The second year represented an improvement. But Armageddon aside, there’s little which would have made things worse. The entirely mundane, such as pubs and clubs, became excitedly celebrated novelties when they first reopened. Each step back towards normalcy was a small victory.

Unfortunately, though, we never quite got there due to cynical cost-cutting measures implemented by universities. Much teaching still remained online in my second year despite the risks posed by Covid being non-existent. And exams never returned to their original pen-to-paper format.

To make matters worse, the end of the pandemic witnessed the return of strikes, bringing yet more disruption to education. At first, support for the strikes was generally enthusiastic among the student body. But as time has gone on this support has decidedly wavered in the face of continued failure.

Inaction on the things that matter most

Despite the claims to the contrary by the increasingly out-of-touch UCU, picket lines are noticeably less enthusiastically attended by students, while criticism of the strikes online has become more common.

Ignoring these clear winds of change, student unions in most universities have stubbornly backed strikes in flagrant contradiction of their constituents’ interests. So while my third year has brought with it the end of the pandemic and its cruel hangover, strikes have persisted with vengeance.

This spring, I face losing 15 days of lectures, just over a quarter of the term, making it the most disrupted term since the pandemic. And even despite this, student unions around the country continue to offer unqualified solidarity to the UCU.

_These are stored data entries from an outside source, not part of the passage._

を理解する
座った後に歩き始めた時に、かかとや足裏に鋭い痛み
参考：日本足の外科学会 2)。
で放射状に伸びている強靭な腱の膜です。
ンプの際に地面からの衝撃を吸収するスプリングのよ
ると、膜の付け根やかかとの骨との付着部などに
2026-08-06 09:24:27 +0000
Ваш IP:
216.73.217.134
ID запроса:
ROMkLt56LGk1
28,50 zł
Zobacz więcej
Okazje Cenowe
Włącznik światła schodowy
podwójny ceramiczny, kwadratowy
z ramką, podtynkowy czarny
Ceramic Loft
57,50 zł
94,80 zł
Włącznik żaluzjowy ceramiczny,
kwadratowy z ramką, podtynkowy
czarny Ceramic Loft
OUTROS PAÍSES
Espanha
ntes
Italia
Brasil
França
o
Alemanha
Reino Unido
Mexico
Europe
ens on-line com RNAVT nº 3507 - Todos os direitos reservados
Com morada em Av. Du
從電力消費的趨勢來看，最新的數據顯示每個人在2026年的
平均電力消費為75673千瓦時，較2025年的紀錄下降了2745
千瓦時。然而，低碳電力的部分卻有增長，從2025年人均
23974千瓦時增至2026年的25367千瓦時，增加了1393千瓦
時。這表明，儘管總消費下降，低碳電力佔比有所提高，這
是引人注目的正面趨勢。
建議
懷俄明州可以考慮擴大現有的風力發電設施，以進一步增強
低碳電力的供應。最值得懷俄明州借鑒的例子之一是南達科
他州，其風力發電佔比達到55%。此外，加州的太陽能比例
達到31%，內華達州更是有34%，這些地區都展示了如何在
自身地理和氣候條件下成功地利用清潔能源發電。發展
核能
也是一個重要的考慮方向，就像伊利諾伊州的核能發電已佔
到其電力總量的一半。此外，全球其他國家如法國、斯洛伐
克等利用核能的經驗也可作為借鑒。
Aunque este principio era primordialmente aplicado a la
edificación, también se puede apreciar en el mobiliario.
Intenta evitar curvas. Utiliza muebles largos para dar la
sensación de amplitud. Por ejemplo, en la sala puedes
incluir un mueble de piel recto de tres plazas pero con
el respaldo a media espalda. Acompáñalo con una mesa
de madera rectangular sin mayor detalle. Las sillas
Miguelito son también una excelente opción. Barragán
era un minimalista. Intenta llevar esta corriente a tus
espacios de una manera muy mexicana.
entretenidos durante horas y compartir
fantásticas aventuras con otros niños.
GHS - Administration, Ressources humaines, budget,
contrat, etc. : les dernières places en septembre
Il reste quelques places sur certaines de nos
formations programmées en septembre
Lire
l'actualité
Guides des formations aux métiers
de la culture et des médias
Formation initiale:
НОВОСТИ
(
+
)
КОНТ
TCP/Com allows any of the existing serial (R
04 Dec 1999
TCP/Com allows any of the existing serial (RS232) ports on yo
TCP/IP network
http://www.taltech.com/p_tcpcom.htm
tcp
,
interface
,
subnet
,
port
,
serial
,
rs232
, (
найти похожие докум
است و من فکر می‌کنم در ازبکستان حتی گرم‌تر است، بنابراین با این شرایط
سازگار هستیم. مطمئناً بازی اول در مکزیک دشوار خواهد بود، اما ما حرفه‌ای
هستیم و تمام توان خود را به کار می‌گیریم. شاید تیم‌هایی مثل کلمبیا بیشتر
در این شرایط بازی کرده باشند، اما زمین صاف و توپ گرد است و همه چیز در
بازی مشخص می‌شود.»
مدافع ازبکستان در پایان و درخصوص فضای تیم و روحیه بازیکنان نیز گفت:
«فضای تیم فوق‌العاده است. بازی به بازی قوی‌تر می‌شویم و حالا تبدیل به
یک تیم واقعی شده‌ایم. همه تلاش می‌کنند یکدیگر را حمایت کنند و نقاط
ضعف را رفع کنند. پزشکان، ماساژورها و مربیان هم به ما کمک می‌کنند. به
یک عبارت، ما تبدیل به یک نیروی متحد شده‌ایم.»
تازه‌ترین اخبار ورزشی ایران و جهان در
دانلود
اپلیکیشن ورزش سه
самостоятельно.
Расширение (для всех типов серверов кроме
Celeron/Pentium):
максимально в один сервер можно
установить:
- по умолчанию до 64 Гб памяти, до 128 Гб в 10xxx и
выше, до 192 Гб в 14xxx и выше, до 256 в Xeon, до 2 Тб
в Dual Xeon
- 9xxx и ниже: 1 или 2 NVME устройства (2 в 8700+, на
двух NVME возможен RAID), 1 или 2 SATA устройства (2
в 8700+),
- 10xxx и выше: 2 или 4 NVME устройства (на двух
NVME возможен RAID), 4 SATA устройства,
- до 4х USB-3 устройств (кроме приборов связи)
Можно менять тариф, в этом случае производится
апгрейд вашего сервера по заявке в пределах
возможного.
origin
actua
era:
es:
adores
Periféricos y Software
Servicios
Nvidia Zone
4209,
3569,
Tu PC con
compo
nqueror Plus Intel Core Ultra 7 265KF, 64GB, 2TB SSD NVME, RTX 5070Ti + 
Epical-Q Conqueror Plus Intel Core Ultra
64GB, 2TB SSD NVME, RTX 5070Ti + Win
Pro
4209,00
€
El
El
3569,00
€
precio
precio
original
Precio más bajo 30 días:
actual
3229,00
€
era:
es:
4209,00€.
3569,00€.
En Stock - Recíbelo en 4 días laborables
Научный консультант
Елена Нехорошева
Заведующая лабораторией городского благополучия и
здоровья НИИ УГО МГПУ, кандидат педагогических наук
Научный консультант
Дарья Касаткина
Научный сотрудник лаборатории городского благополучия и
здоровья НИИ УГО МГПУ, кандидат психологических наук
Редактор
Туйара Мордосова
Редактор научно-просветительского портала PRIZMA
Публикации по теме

With the cost of living crisis now biting hard, there has never been a worse time to go to university than in the last five years. While student unions around the country preoccupy themselves with pet projects such as efforts to “decolonise” the curriculum, students suffer from their inaction on the things that matter most.

Both universities and the Government deserve their fair share of the respective blame for continuing with online learning long after Covid restrictions had been lifted and for placing such draconian restrictions on young people in the first place.

Yet, at the very moment when students have needed representation the most, we have suffered from an entirely dysfunctional and feeble political climate.